Alpha-1 antitrypsin (AAT, also known as alpha-1 proteinase inhibitor or SERPINA1) is the most abundant member of the serpin superfamily found in human plasma. The naturally occurring variant AAT M358R, altered at the P1 position of the critical reactive center loop (RCL), is re-directed away from inhibition of AAT's chief natural target, neutrophil elastase, and toward accelerated inhibition of thrombin (FIIa), kallikrein (Kal), and other proteases such as factor XIa (FXIa). FXIa is an emerging target for the development of antithrombotic agents, since patients with FXI deficiency are protected from thromboembolic disease and do not exhibit a strong bleeding tendency. Previously, we used phage display, bacterial lysate screening, and combinatorial mutagenesis to identify AAT-RC, an engineered AAT M358R with additional changes between RCL positions P7-P3', LEPS [with changes bolded and the P1-P1' (R358-S359) reactive center shown as R-S]. AAT-RC was 279- and 16-fold more selective for FXIa/IIa or FXIa/Kal than AAT M358R; the increased selectivity came at a cost of a 2.3-fold decrease in the rate of FXIa inhibition and a 3.3-fold increase in the stoichiometry of inhibition (SI). Here, we asked which alterations in AAT-RC were most important for the observed increases in selectivity for FXIa inhibition. We back-mutated AAT-RC to AAT-RC-1 (P7-P3' FLEPS), AAT-RC-2 (P7-P3' FLEAPS), and AAT RC-3 (P7-P3' FLEAIP-S). Proteins were expressed as cleavable, hexahistidine-tagged glutathione sulfotransferase fusion proteins in and purified by proteolytic elution from glutathione agarose, with polishing on nickel chelate agarose. Selectivity for FXIa over Kal of AAT-RC-1, -2, and -3 was 14, 21, and 2.3, respectively.

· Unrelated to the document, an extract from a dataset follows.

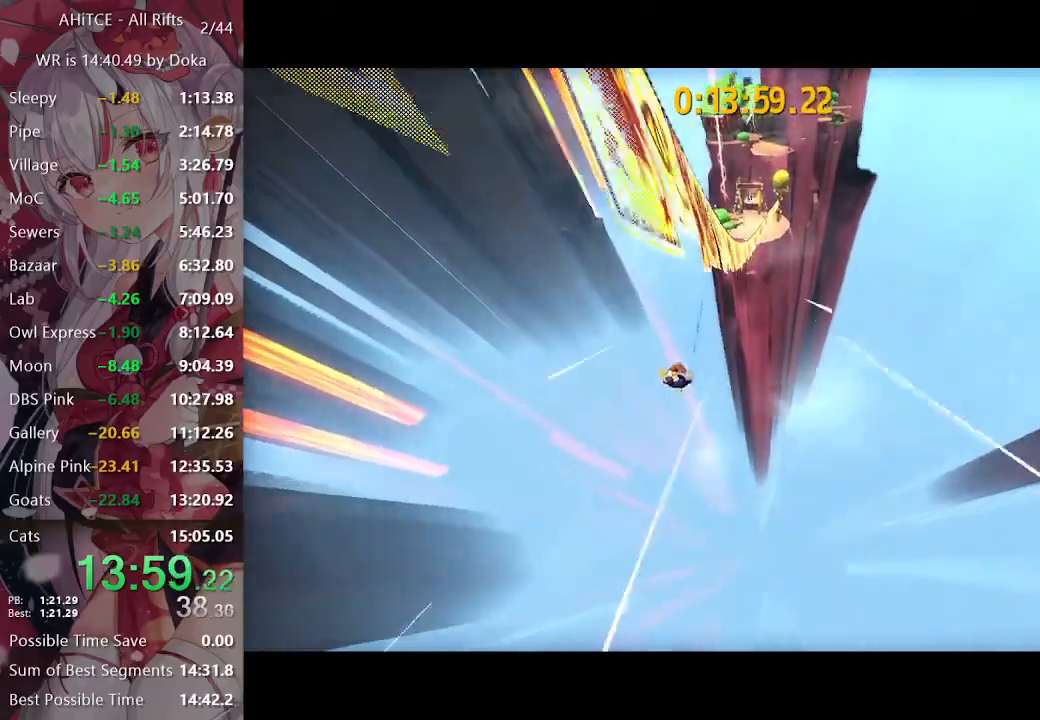
{"buttons": [], "left_stick": "center", "right_stick": "center", "events": []}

AAT-RC-2 inhibited FXIa 31% more rapidly than AAT M358R, with the same SI, and enhanced selectivity for FXIa over Kal, FXa, FXIIa, activated protein C, and FIIa of 25-, 130-, 420-, 440-, and 470-fold, respectively. Structural modeling of the AAT-RC-2/FXIa encounter complex suggested that both E (Glu) substitutions at P3 and P3' may promote FXIa binding via hydrogen bonding to K192 in FXIa. AAT-RC-2 is the most selective and active AAT variant reported to date for FXIa inhibition and will be tested in animal models of thrombosis and bleeding.

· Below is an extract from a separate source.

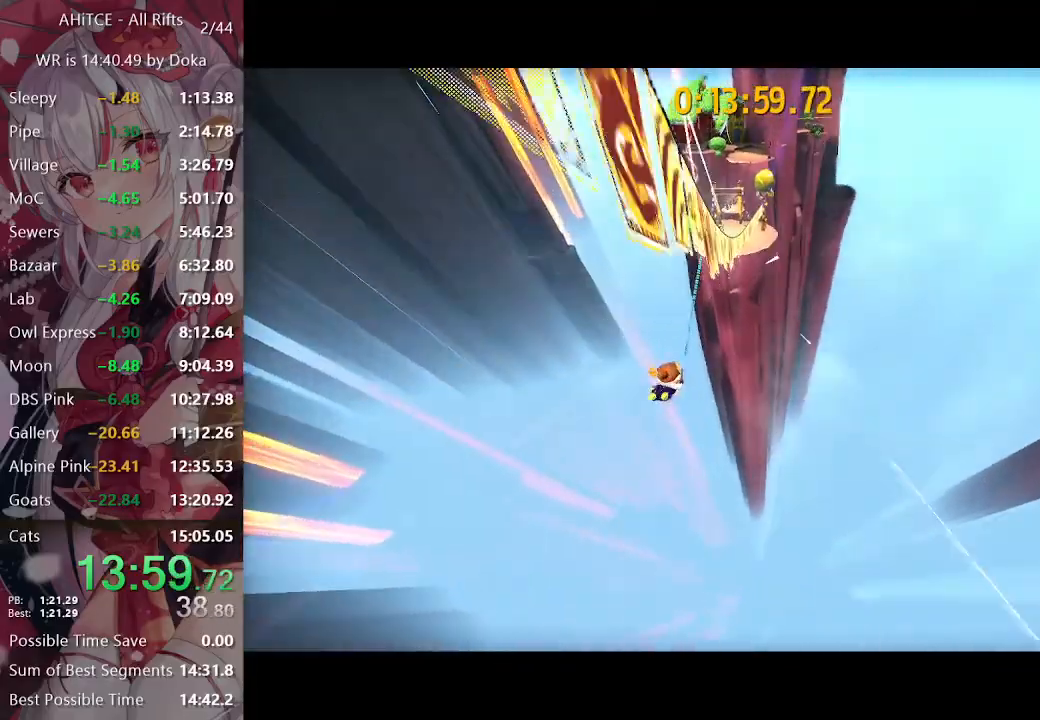
{"buttons": [], "left_stick": "center", "right_stick": "center", "events": []}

α-1抗胰蛋白酶(AAT,也称为α-1蛋白酶抑制剂或SERPINA1)是在人血浆中发现的丝氨酸蛋白酶抑制剂超家族中最丰富的成员。天然存在的变体AAT M358R在关键反应中心环(RCL)的P1位置发生改变,不再抑制AAT的主要天然靶标中性粒细胞弹性蛋白酶,而是转向加速抑制凝血酶(FIIa)、激肽释放酶(Kal)和其他蛋白酶,如因子XIa(FXIa)。FXIa是抗血栓药物开发的一个新兴靶点,因为FXI缺乏症患者可免受血栓栓塞性疾病的影响,且没有强烈的出血倾向。此前,我们利用噬菌体展示、细菌裂解物筛选和组合诱变来鉴定AAT-RC,这是一种经过工程改造的AAT M358R,在RCL位置P7-P3'之间有额外的变化,即LEPS [变化部分加粗,P1-P1'(R358-S359)反应中心显示为R-S]。与AAT M358R相比,AAT-RC对FXIa/IIa或FXIa/Kal的选择性分别高279倍和16倍;选择性的提高是以FXIa抑制速率降低2.3倍和抑制化学计量比(SI)增加3.3倍为代价的。在这里,我们研究了AAT-RC中的哪些改变对于观察到的FXIa抑制选择性增加最为重要。我们将AAT-RC反向突变为AAT-RC-1(P7-P3' FLEPS)、AAT-RC-2(P7-P3' FLEAPS)和AAT RC-3(P7-P3' FLEAIP-S)。蛋白质以可裂解的、带有六聚组氨酸标签的谷胱甘肽硫转移酶融合蛋白形式在大肠杆菌中表达,并通过从谷胱甘肽琼脂糖上进行蛋白水解洗脱进行纯化,然后在镍螯合琼脂糖上进行精制。AAT-RC-1、-2和-3对FXIa相对于Kal的选择性分别为14、21和2.3。AAT-RC-2抑制FXIa的速度比AAT M358R快31%,SI相同,并且对FXIa相对于Kal、FXa、FXIIa、活化蛋白C和FIIa的选择性分别提高了25倍、130倍、420倍、440倍和470倍。AAT-RC-2/FXIa相遇复合物的结构模型表明,P3和P3'处的两个E(谷氨酸)取代可能通过与FXIa中的K192形成氢键来促进FXIa结合。AAT-RC-2是迄今为止报道的对FXIa抑制最具选择性和活性的AAT变体,将在血栓形成和出血的动物模型中进行测试。